- DATA BLOCK
---

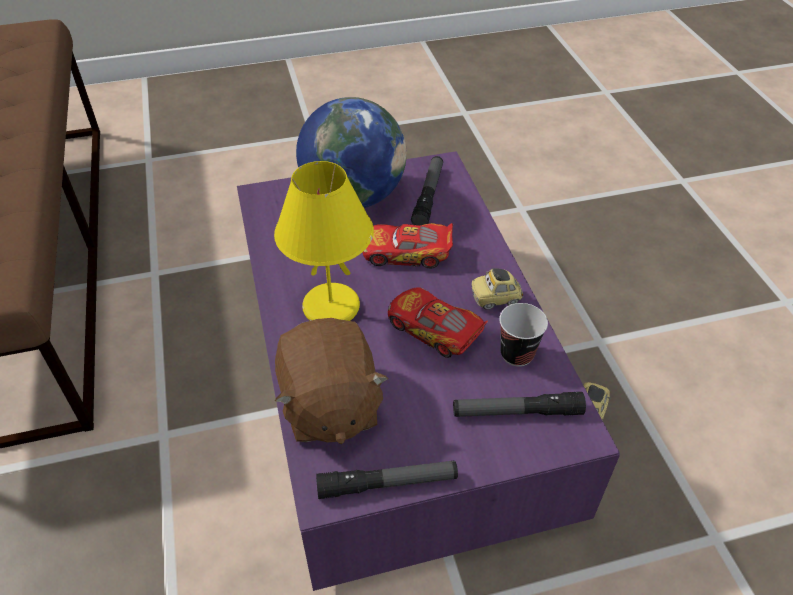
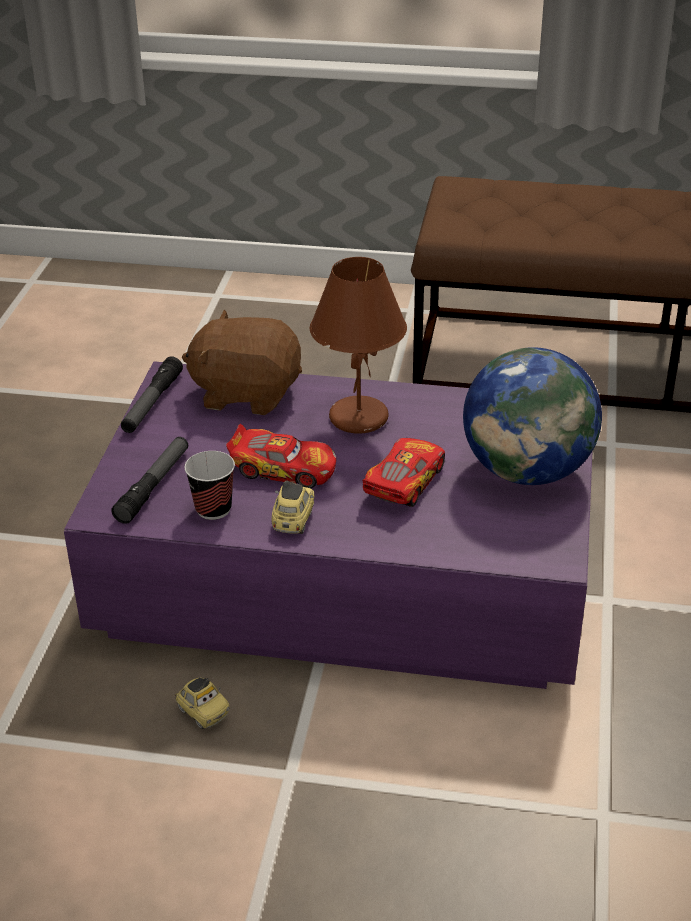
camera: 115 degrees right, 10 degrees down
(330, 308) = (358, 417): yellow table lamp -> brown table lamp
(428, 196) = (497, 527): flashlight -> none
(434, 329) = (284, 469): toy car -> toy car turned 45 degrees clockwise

---

- EXERCISE BRIEF
Produce a verbatim copy of the listing, leaving out all pictures.

- SOLUTION TO THIS TASK
camera: 115 degrees right, 10 degrees down
(330, 308) = (358, 417): yellow table lamp -> brown table lamp
(428, 196) = (497, 527): flashlight -> none
(434, 329) = (284, 469): toy car -> toy car turned 45 degrees clockwise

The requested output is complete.